The data stored on S3 corresponds to the structure known as StreamerMessage
, which reflects the data from the nearcore
node but is not equivalent to it.
I started documenting the StreamerMessage
some time ago, but I haven't had the opportunity to finish it yet. You might find it interesting: StreamerMessage Documentation
To put it simply, the purpose of the StreamerMessage
is to represent the data from the node, specifically tailored for indexer developers. In order to facilitate developers' work, we have introduced several additional structures, such as:
IndexerExecutionOutcomeWithReceipt
IndexerExecutionOutcomeWithOptionalReceipt
IndexerChunk
- and so on.
These structures do not have an exact counterpart in the nearcore
primitives.
The answer to your question depends on how you define "raw data."

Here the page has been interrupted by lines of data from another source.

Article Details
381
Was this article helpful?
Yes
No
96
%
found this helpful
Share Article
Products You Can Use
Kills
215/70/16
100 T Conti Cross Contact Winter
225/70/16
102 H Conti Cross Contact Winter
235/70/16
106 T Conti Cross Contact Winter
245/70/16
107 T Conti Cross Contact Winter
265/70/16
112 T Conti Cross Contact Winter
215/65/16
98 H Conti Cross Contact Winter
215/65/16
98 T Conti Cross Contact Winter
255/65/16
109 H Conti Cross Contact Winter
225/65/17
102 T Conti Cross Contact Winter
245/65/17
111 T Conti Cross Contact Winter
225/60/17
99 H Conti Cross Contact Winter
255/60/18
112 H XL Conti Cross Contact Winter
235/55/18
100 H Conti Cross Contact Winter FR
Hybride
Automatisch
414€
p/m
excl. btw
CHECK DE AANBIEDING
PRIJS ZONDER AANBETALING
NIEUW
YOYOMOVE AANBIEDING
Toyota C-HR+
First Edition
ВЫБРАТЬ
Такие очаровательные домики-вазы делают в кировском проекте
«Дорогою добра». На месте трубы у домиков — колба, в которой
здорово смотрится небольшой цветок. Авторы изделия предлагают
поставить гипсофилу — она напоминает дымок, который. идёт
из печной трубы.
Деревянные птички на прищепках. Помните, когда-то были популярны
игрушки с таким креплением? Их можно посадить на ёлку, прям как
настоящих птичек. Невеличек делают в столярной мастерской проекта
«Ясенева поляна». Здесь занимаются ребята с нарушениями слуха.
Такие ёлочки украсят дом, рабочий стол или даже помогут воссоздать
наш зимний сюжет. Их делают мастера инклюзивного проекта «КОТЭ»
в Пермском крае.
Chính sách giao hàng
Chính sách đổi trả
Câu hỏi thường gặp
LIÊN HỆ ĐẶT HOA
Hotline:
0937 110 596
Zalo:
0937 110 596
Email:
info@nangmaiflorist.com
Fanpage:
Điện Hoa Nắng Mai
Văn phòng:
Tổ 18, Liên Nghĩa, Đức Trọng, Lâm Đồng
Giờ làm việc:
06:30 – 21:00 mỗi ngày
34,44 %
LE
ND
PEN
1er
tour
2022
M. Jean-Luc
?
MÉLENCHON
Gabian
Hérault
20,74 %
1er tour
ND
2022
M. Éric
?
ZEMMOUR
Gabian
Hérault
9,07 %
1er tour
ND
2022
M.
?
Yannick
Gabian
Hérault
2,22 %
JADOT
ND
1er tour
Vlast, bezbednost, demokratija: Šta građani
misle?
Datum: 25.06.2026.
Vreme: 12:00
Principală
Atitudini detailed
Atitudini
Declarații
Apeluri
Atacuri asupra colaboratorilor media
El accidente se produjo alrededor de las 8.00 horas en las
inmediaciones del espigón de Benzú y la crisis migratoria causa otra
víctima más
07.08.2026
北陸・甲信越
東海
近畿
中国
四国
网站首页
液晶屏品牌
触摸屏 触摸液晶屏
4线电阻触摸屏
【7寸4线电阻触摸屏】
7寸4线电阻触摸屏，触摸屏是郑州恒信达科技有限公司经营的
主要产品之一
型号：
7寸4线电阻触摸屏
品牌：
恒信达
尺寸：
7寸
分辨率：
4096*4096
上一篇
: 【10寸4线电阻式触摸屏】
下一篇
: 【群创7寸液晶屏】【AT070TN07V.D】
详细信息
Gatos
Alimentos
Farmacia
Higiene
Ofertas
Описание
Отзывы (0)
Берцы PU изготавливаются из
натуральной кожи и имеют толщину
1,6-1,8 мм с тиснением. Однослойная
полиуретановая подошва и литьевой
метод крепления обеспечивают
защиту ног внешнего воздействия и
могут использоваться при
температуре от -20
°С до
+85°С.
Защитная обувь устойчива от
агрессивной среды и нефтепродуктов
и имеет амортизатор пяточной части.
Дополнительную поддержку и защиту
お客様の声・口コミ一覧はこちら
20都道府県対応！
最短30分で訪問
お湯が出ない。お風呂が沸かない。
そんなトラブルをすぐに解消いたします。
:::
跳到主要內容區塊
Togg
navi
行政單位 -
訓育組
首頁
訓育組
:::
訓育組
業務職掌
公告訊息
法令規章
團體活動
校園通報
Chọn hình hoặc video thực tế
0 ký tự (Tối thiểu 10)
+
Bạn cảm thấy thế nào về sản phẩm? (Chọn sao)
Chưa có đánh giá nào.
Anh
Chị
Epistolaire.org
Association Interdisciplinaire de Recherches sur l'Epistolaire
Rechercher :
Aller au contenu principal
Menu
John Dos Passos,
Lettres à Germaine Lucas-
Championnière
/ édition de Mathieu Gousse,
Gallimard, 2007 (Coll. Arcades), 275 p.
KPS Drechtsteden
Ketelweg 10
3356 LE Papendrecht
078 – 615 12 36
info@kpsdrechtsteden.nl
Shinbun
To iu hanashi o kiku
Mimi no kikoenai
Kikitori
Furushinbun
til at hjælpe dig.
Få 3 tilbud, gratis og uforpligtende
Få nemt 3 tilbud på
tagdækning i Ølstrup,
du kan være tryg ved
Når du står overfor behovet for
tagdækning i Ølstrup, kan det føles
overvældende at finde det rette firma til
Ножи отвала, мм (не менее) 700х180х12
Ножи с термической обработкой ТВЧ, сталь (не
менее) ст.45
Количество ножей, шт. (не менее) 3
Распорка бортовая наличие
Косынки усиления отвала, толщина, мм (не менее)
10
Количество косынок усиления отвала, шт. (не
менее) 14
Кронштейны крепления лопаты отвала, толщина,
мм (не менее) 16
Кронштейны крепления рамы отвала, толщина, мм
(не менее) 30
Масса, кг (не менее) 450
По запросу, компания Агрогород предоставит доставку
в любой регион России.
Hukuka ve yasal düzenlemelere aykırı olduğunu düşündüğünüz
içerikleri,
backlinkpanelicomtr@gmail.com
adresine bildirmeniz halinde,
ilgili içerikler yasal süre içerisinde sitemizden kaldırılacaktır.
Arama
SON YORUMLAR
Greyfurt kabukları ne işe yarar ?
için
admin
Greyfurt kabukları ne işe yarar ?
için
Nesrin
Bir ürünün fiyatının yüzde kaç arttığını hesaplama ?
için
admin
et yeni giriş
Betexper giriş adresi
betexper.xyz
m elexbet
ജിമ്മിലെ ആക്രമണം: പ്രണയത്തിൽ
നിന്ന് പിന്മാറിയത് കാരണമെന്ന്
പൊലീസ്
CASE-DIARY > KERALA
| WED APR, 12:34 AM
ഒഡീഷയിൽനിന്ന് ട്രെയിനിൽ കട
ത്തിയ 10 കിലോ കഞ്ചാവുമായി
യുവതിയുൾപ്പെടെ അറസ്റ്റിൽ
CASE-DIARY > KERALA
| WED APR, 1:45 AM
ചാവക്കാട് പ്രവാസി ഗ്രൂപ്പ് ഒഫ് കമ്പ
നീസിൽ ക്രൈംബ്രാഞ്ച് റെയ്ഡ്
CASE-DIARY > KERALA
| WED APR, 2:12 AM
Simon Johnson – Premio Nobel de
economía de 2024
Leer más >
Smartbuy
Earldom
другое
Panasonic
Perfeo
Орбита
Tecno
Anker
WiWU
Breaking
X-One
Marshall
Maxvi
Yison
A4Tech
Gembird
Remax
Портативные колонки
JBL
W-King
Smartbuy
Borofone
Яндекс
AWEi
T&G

Regarding blocks, transactions, and receipts, these entities can still be extracted from the StreamerMessage
. However, if you require a comprehensive list of the "transformations," you would need to examine the source code of the Indexer Framework, which can be found here.
The data is stored in S3 by the Lake Indexer, with the only transformation being the splitting of the entire StreamerMessage
into files named block.json
and shard_N.json
.
P.S. It seems you're diving into an interesting topic that might be useful to other developers, feel free to open new questions, thus we would have more info about it on SO.